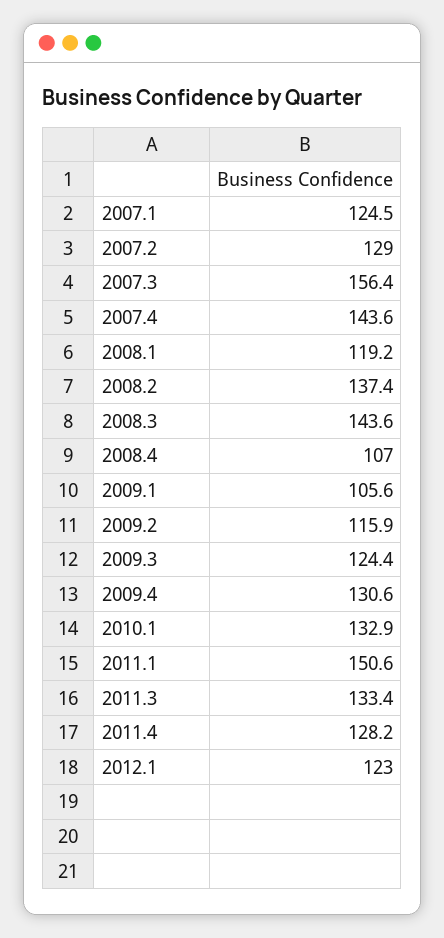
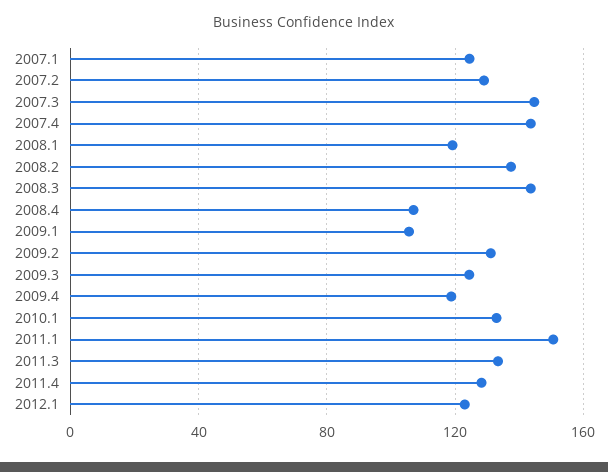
2007.3: 156.4 -> 145
2009.2: 115.9 -> 130
2009.4: 130.6 -> 120

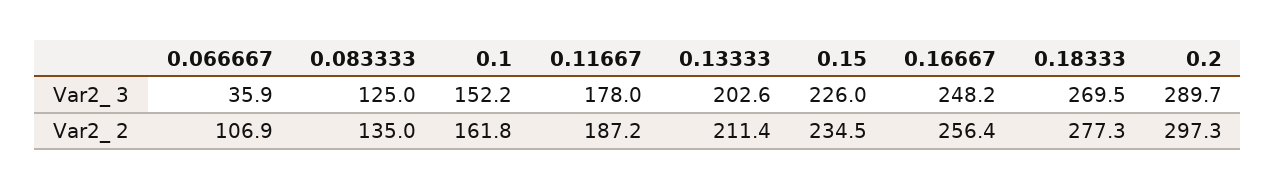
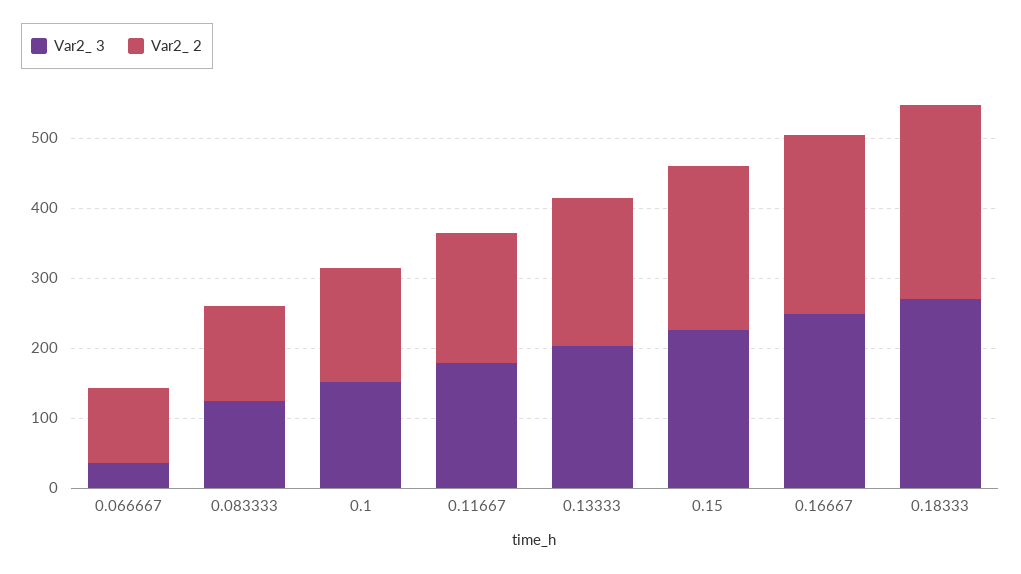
Var2_ 3, 0.2: 289.7 -> none
Var2_ 2, 0.2: 297.3 -> none

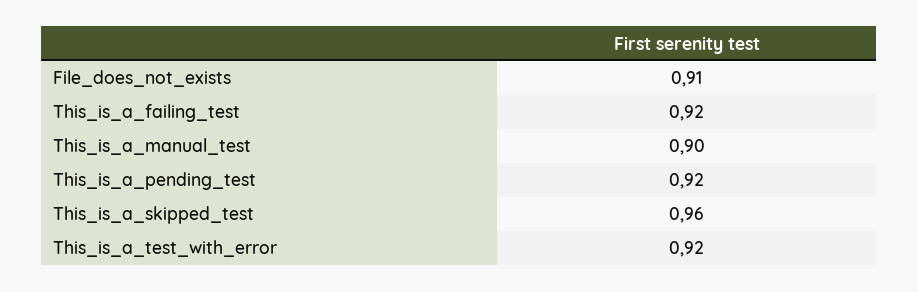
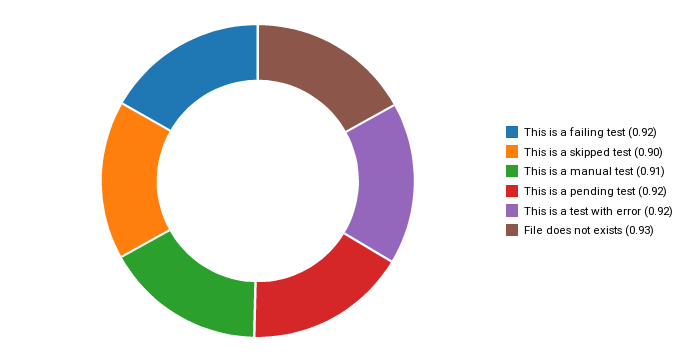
File_does_not_exists: 0.91 -> 0.93
This_is_a_manual_test: 0.9 -> 0.91
This_is_a_skipped_test: 0.96 -> 0.9

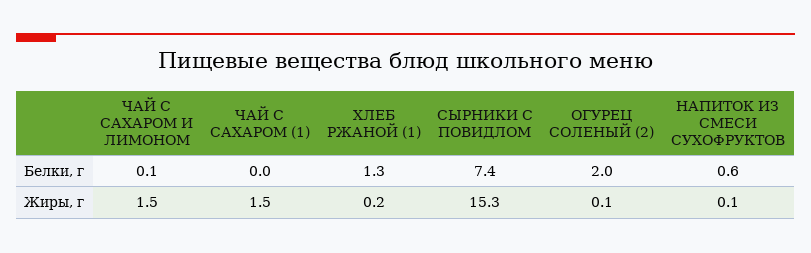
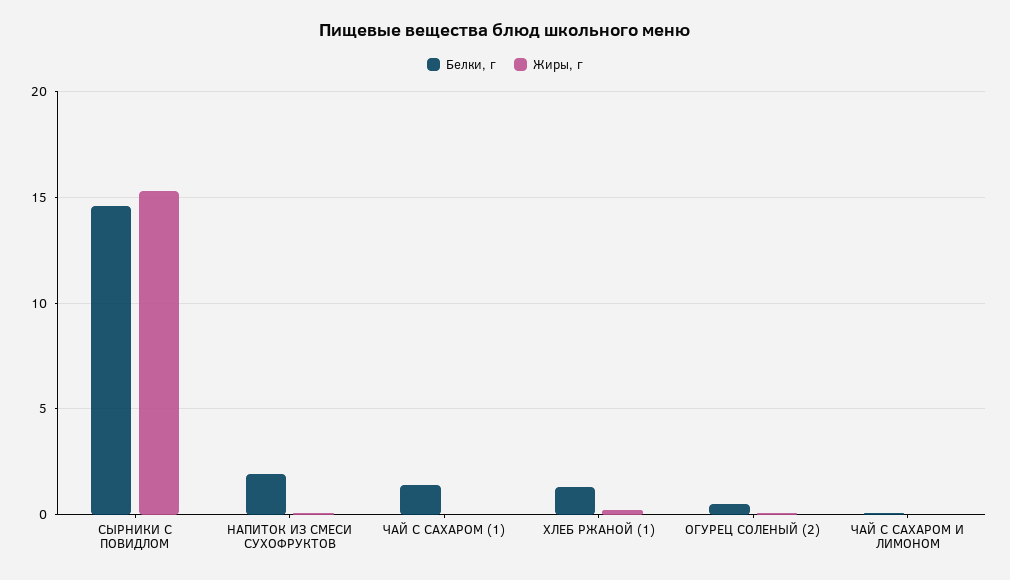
Белки, г, ЧАЙ С САХАРОМ (1): 0 -> 1.5
Белки, г, СЫРНИКИ С ПОВИДЛОМ: 7.4 -> 14.5
Белки, г, ОГУРЕЦ СОЛЕНЫЙ (2): 2 -> 0.5
Белки, г, НАПИТОК ИЗ СМЕСИ СУХОФРУКТОВ: 0.6 -> 2
Жиры, г, ЧАЙ С САХАРОМ И ЛИМОНОМ: 1.5 -> 0
Жиры, г, ЧАЙ С САХАРОМ (1): 1.5 -> 0

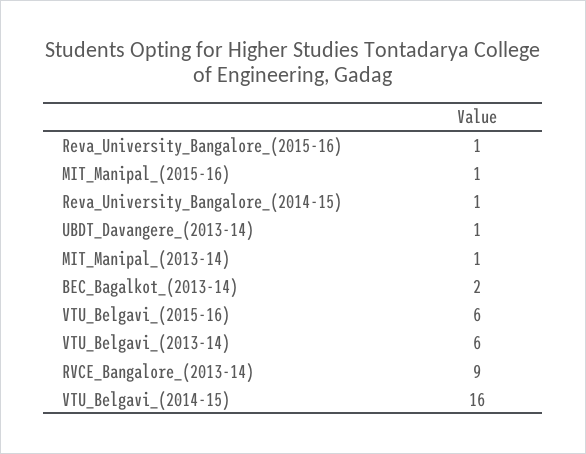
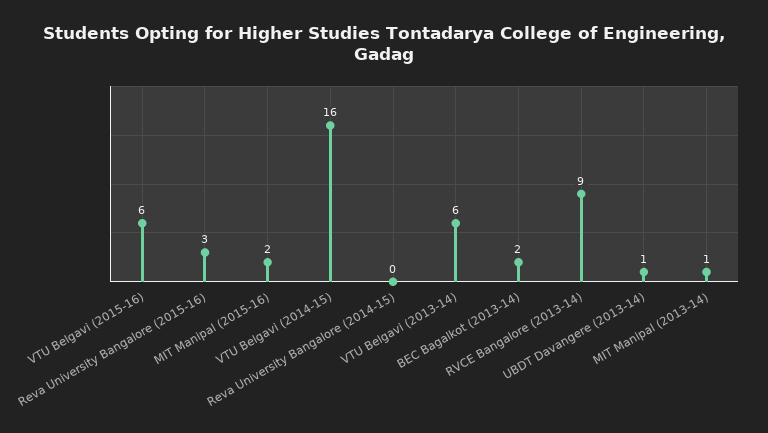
Reva_University_Bangalore_(2015-16): 1 -> 3
MIT_Manipal_(2015-16): 1 -> 2
Reva_University_Bangalore_(2014-15): 1 -> 0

● **Task description**:
Set down, exactly as they appear, the line holding "MIT_Manipal_(2015-16): 1 -> 2" and every line after it until the records end.

● **The answer**:
MIT_Manipal_(2015-16): 1 -> 2
Reva_University_Bangalore_(2014-15): 1 -> 0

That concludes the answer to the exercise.